Short exercise 1 -> Return the stretch of the integration passage from "Because if it's" through "A, B, and c.", copied word for word.
Short exercise 2 -> In the integration passage, what does the speaker's team assess first when doing an integration?

All of these channels need to be thought through when it comes to the integration. So we start with strategy first, which is, okay, what do you want to do? What's your text doc? Is your text doc set up in such a way that , you can handle all of these channels and B, Is it going to allow you to scale in the medium term?
Because if it's not gonna allow you to scale, then you really have other issues that are far bigger than just the integration. maybe you're making a transition to a proper order management system, or maybe you're even transitioning to an E R P, that's gonna have an impact on the. Integration. And , you often hear, Oh, well it's, the ERPs are so expensive and so complicated and blah, blah, blah.
That's true. And it's not true. But, Where we hear that it's, so expensive and so complicated. It's usually from people who haven't thought through. They have no strategic plan of what they want to do. , if you are going to do integration, what we do first is we assess your strategy, your tech stack, and then we look within that tech stack, what are the touch points that we have access to, Because a merchant may want to do A, B, and c.

Stored data ->

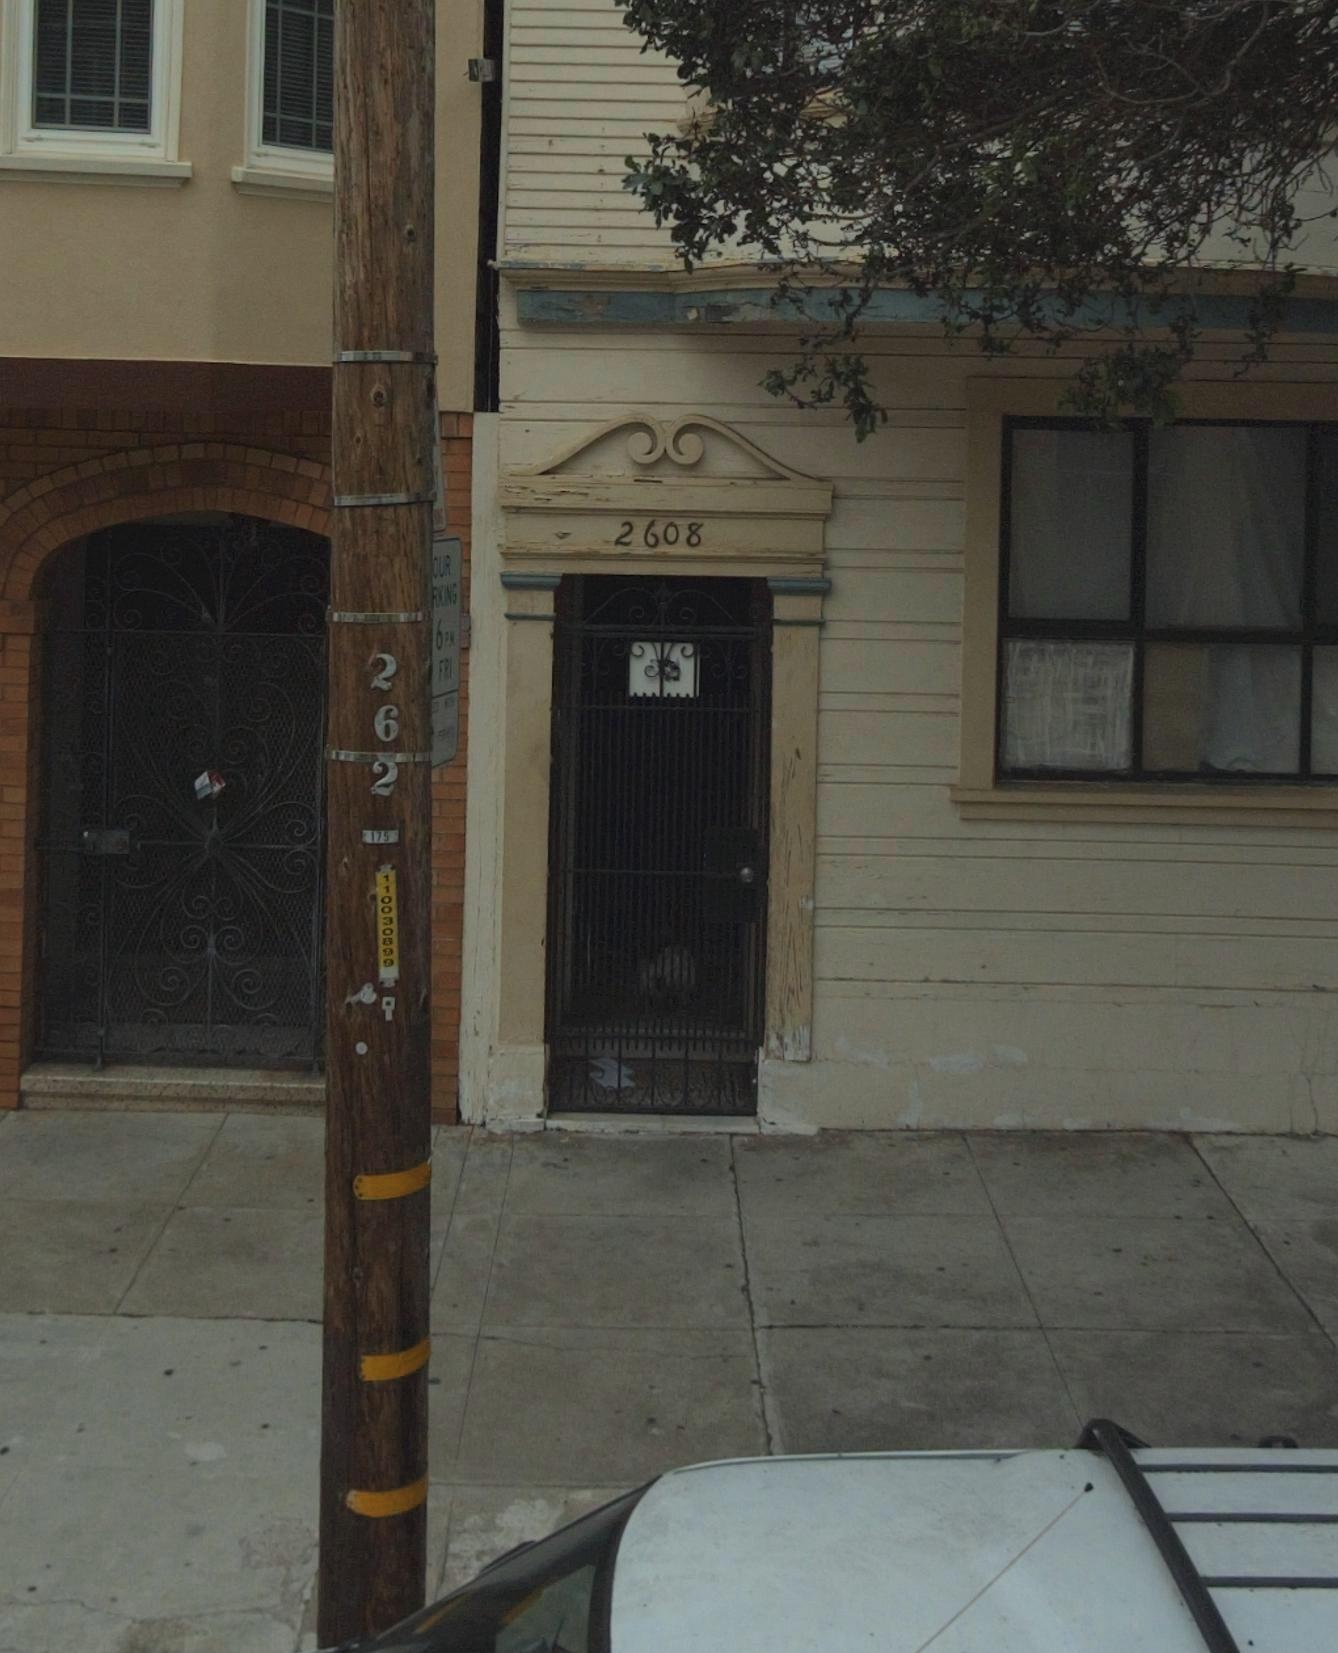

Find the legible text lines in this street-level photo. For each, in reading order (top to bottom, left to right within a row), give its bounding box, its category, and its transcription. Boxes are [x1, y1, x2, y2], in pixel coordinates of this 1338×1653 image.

[613, 517, 706, 549] StreetNumber: 2608
[431, 554, 452, 580] None: OUR
[436, 581, 458, 610] None: KING
[435, 617, 456, 653] None: 6PM
[437, 656, 453, 685] None: FRI
[366, 651, 402, 799] StreetNumber: 262
[368, 829, 391, 844] None: 175
[379, 872, 395, 969] None: 110030899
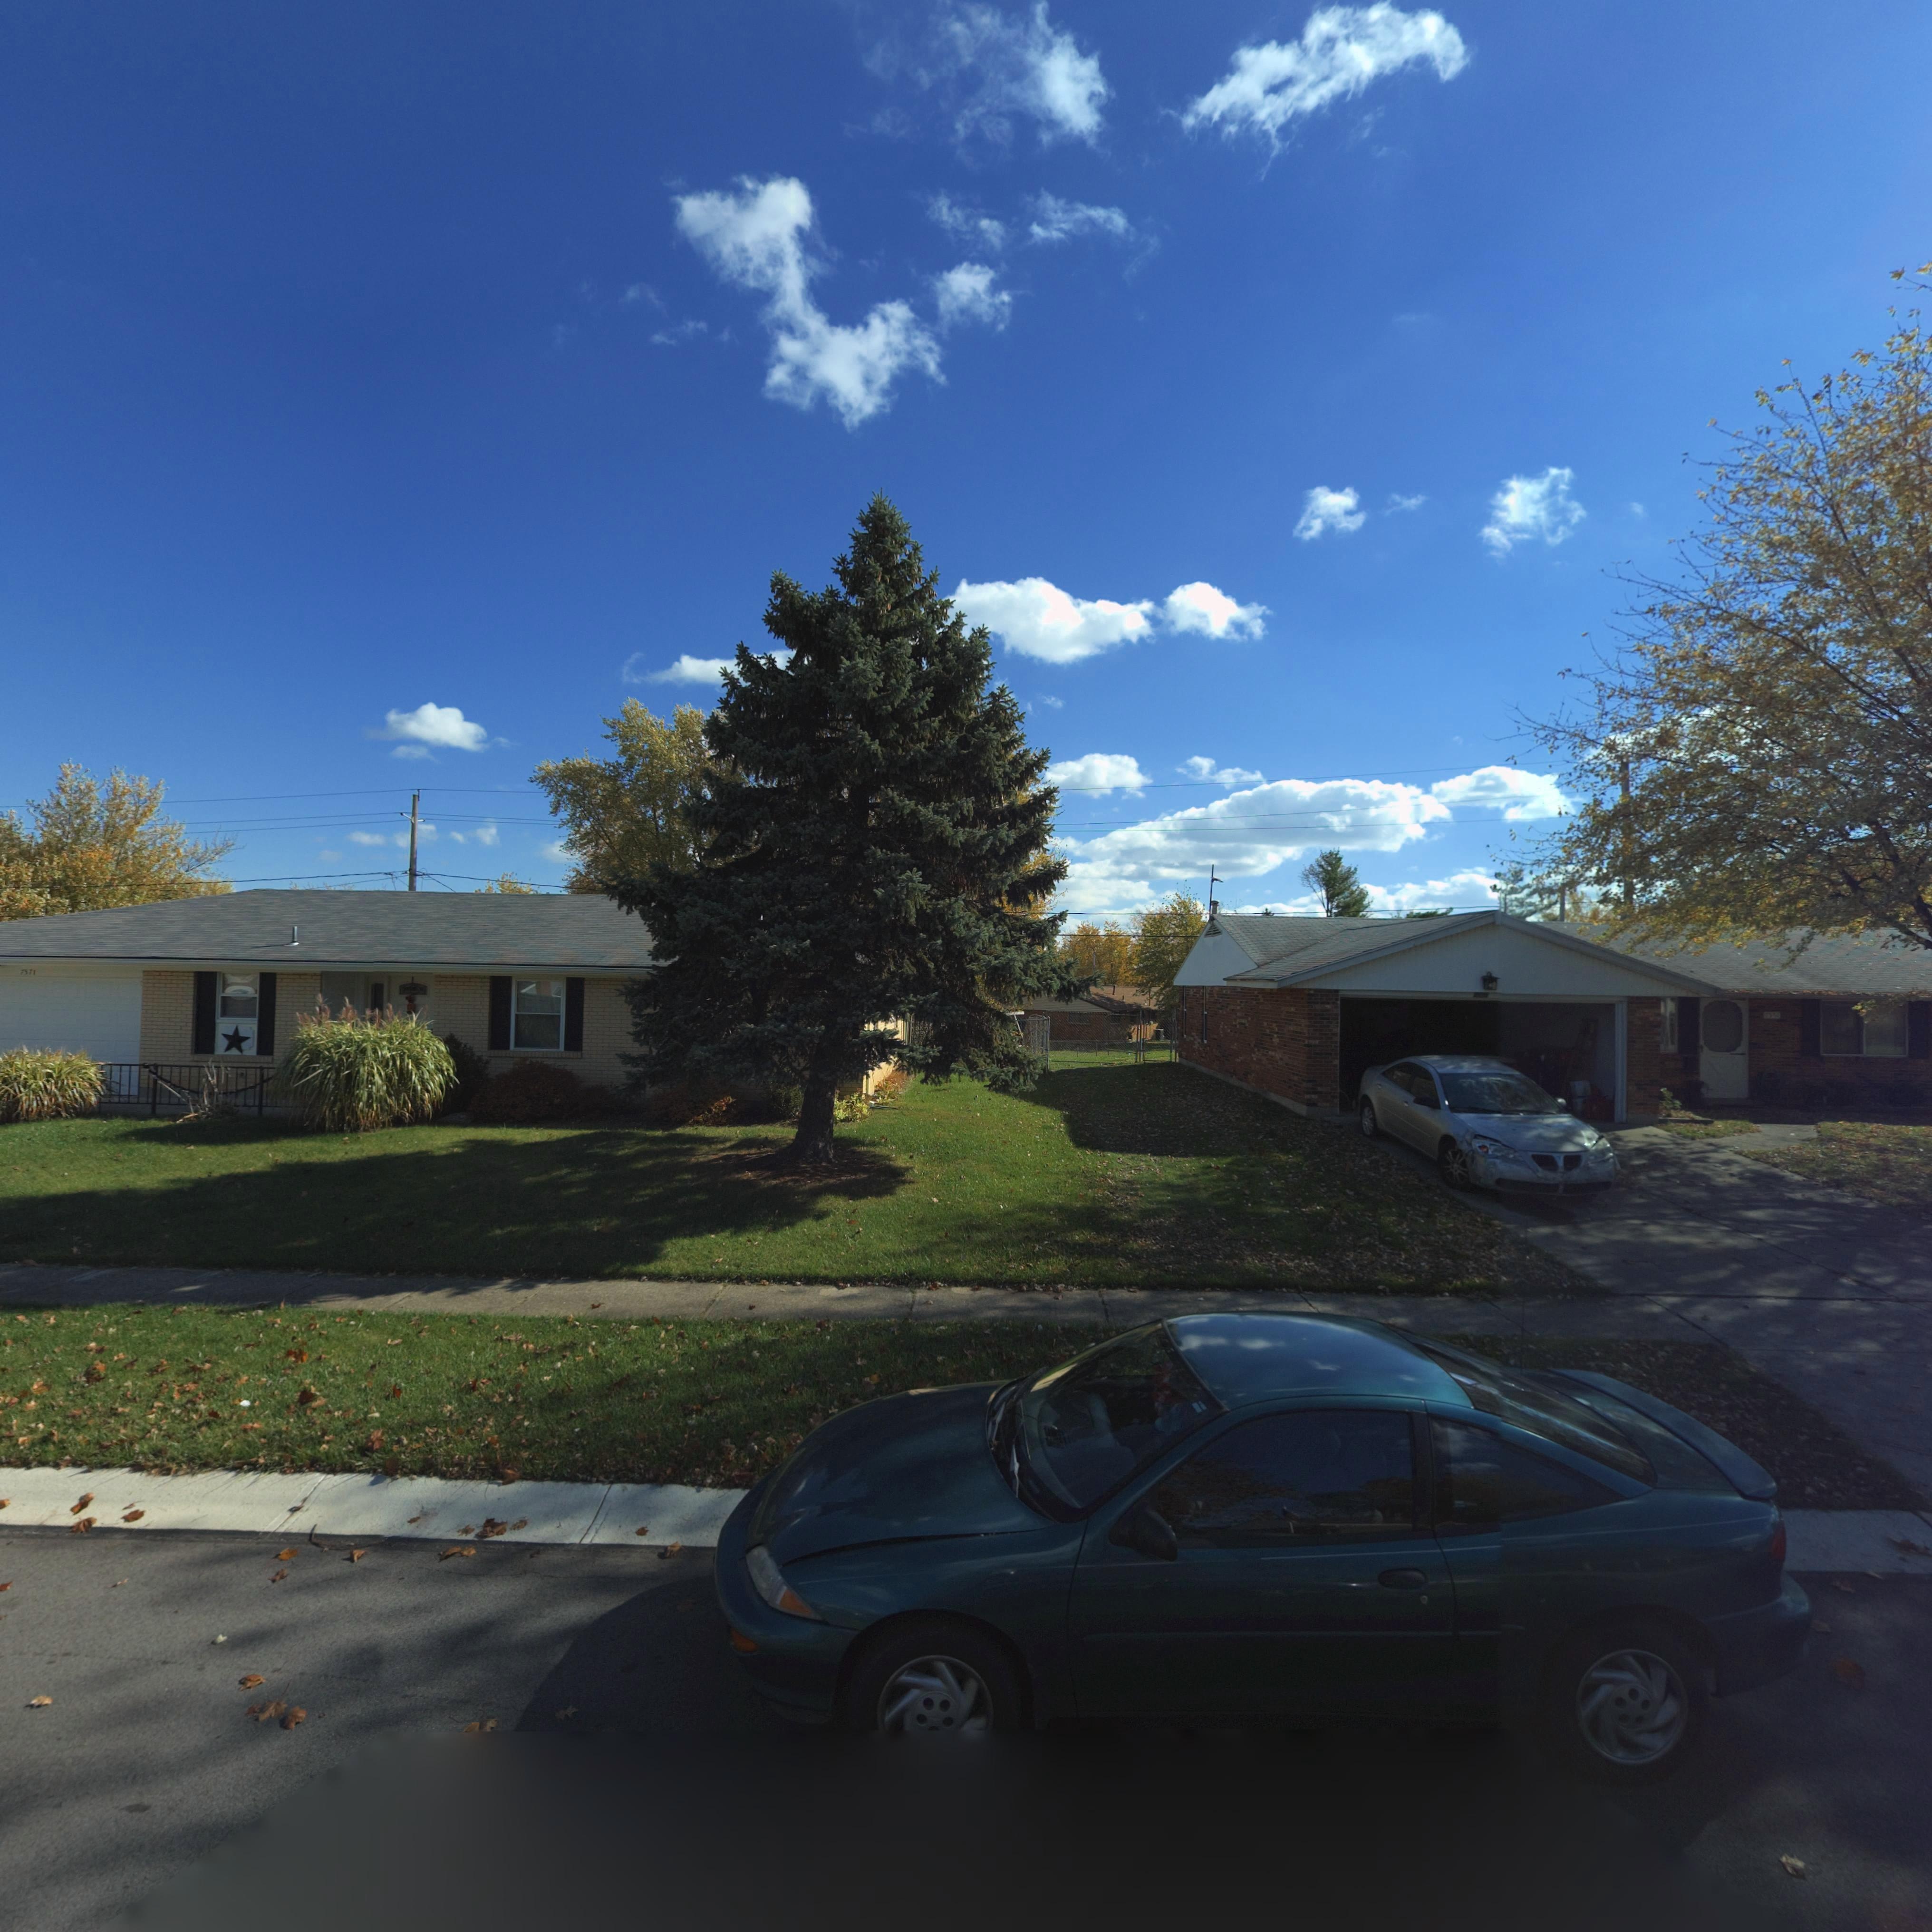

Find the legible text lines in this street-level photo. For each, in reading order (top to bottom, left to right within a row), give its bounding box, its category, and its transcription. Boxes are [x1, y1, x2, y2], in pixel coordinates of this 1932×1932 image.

[19, 968, 37, 976] StreetNumber: **71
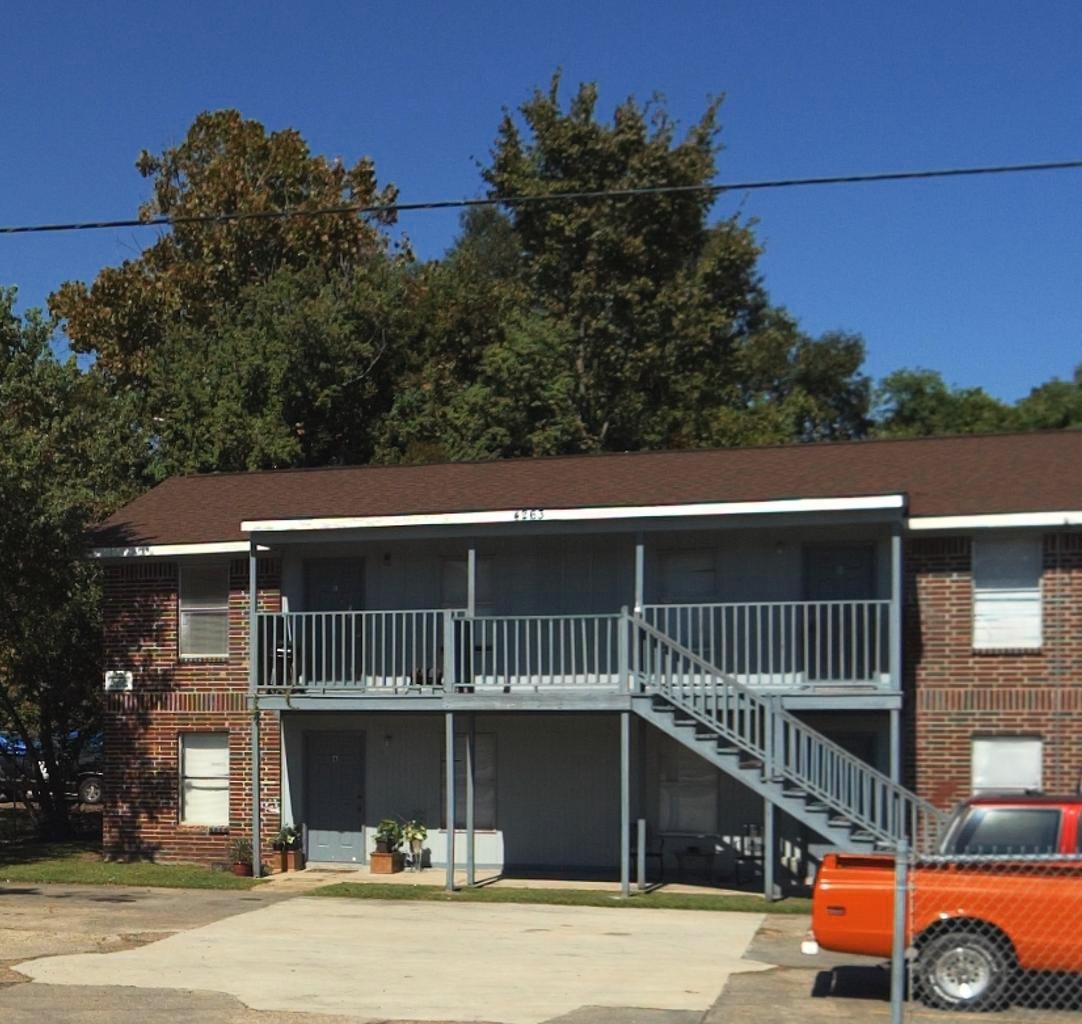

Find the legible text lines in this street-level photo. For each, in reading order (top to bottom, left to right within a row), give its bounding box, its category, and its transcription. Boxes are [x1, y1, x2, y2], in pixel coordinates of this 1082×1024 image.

Finished answer 1 ->
Because if it's not gonna allow you to scale, then you really have other issues that are far bigger than just the integration. maybe you're making a transition to a proper order management system, or maybe you're even transitioning to an E R P, that's gonna have an impact on the. Integration. And , you often hear, Oh, well it's, the ERPs are so expensive and so complicated and blah, blah, blah.
That's true. And it's not true. But, Where we hear that it's, so expensive and so complicated. It's usually from people who haven't thought through. They have no strategic plan of what they want to do. , if you are going to do integration, what we do first is we assess your strategy, your tech stack, and then we look within that tech stack, what are the touch points that we have access to, Because a merchant may want to do A, B, and c.

Finished answer 2 -> They assess the strategy and the tech stack.